Extracted page text data:
* * * * * * * * *

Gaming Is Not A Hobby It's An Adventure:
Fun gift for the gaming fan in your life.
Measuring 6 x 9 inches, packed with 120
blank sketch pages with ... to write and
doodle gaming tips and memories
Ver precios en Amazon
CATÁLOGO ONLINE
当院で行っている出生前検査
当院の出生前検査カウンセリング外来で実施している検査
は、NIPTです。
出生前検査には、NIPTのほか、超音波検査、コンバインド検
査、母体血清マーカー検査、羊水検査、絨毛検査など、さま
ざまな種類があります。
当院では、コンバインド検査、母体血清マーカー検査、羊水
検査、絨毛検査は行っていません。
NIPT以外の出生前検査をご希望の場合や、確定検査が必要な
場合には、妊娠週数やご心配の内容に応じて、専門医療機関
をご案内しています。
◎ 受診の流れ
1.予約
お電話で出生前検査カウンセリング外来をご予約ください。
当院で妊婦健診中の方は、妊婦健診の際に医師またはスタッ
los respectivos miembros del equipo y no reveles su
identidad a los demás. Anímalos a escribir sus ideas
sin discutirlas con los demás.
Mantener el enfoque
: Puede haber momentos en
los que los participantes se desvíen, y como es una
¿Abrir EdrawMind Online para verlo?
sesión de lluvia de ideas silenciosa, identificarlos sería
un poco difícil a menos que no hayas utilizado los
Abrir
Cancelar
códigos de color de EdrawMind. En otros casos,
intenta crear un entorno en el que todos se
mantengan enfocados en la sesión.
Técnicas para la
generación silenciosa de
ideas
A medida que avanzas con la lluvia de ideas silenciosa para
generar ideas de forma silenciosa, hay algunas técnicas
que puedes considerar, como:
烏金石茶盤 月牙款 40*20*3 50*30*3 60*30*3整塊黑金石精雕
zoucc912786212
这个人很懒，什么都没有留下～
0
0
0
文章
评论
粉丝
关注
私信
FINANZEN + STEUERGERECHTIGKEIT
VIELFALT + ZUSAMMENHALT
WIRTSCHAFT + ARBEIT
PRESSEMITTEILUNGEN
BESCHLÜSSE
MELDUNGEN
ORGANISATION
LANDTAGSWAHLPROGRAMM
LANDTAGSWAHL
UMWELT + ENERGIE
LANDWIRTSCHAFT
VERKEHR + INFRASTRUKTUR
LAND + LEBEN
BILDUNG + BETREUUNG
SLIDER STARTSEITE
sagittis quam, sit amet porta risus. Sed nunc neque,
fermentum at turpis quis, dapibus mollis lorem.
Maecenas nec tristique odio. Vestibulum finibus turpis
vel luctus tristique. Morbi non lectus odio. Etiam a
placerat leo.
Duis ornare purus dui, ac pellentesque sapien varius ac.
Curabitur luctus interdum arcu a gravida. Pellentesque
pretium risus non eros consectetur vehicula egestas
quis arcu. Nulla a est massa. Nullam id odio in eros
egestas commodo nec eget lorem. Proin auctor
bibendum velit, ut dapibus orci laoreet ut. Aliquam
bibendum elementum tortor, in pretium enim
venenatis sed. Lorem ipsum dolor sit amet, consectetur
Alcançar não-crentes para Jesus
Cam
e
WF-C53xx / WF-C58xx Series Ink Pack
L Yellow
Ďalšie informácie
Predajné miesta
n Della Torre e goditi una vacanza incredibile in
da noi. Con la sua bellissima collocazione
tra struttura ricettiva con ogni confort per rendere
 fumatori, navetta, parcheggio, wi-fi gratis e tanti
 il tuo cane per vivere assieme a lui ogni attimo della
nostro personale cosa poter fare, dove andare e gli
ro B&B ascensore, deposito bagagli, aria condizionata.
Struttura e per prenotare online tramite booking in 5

* * * * * * * * *

THE PROBLEM:
Turn the lines running from the start of the records through the line containing "NIPT以外の出生前検査をご希望の場合や、確定検査が必要な" into a numbered list, including that final line and skipping any blank lines.

WRITTEN RESPONSE:
1. Gaming Is Not A Hobby It's An Adventure:
2. Fun gift for the gaming fan in your life.
3. Measuring 6 x 9 inches, packed with 120
4. blank sketch pages with ... to write and
5. doodle gaming tips and memories
6. Ver precios en Amazon
7. CATÁLOGO ONLINE
8. 当院で行っている出生前検査
9. 当院の出生前検査カウンセリング外来で実施している検査
10. は、NIPTです。
11. 出生前検査には、NIPTのほか、超音波検査、コンバインド検
12. 査、母体血清マーカー検査、羊水検査、絨毛検査など、さま
13. ざまな種類があります。
14. 当院では、コンバインド検査、母体血清マーカー検査、羊水
15. 検査、絨毛検査は行っていません。
16. NIPT以外の出生前検査をご希望の場合や、確定検査が必要な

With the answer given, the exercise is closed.